▶ [Texte fourni]:

————

III.        LES QUESTIONS EN LITIGE

[8]        Dans ses observations écrites, le demandeur a présenté un argument selon lequel il y aurait eu abus de procédure, mais il n’a pas poursuivi cette question à l’audience parce qu’il avait compris que le ministre avait affirmé qu’il pourrait soulever cette question à la SPR ou dans toute demande de contrôle judiciaire subséquente.

[9]        Les questions soulevées à l’audience étaient les suivantes :

1.         Le dossier certifié du tribunal est-il complet?

2.         La demande de contrôle judiciaire est-elle prématurée?

3.         La représentante du ministre était-elle tenue de prendre en compte les motifs d’ordre humanitaire?

————

▶ [Consigne]:
Reproduisez le texte fourni en entier, sans y changer un seul mot.

————

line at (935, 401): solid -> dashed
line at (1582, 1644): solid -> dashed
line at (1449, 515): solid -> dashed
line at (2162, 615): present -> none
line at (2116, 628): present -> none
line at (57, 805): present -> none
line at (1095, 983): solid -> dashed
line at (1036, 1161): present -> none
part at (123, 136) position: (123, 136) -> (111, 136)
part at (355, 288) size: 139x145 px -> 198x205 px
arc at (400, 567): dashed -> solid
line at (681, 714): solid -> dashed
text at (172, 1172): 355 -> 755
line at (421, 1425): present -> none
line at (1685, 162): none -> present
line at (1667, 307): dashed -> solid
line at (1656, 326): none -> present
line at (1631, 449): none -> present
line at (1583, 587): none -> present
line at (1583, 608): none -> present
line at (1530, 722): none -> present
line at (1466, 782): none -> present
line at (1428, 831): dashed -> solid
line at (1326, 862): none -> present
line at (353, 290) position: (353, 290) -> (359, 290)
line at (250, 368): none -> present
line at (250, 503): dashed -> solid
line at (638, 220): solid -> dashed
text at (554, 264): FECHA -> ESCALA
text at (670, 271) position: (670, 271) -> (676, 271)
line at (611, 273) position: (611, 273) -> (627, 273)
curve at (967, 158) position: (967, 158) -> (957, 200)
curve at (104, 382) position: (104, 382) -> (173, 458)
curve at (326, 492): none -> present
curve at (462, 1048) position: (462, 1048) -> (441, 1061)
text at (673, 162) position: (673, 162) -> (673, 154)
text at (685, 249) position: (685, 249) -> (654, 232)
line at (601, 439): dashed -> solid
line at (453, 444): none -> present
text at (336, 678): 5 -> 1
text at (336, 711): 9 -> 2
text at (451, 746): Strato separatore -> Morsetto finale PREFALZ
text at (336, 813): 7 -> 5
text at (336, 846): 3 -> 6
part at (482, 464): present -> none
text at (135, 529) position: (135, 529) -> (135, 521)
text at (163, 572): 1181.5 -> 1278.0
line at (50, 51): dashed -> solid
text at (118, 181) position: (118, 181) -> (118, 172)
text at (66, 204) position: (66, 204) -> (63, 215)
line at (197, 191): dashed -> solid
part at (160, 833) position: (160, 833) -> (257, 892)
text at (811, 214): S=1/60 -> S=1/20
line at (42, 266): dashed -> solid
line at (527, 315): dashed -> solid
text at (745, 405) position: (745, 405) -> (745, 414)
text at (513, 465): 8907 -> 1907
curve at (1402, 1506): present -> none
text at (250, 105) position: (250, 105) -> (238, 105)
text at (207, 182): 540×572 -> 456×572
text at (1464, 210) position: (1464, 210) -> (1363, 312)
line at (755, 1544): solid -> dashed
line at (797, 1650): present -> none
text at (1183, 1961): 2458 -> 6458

————

▶ [Réponse finale]:
III.        LES QUESTIONS EN LITIGE

[8]        Dans ses observations écrites, le demandeur a présenté un argument selon lequel il y aurait eu abus de procédure, mais il n’a pas poursuivi cette question à l’audience parce qu’il avait compris que le ministre avait affirmé qu’il pourrait soulever cette question à la SPR ou dans toute demande de contrôle judiciaire subséquente.

[9]        Les questions soulevées à l’audience étaient les suivantes :

1.         Le dossier certifié du tribunal est-il complet?

2.         La demande de contrôle judiciaire est-elle prématurée?

3.         La représentante du ministre était-elle tenue de prendre en compte les motifs d’ordre humanitaire?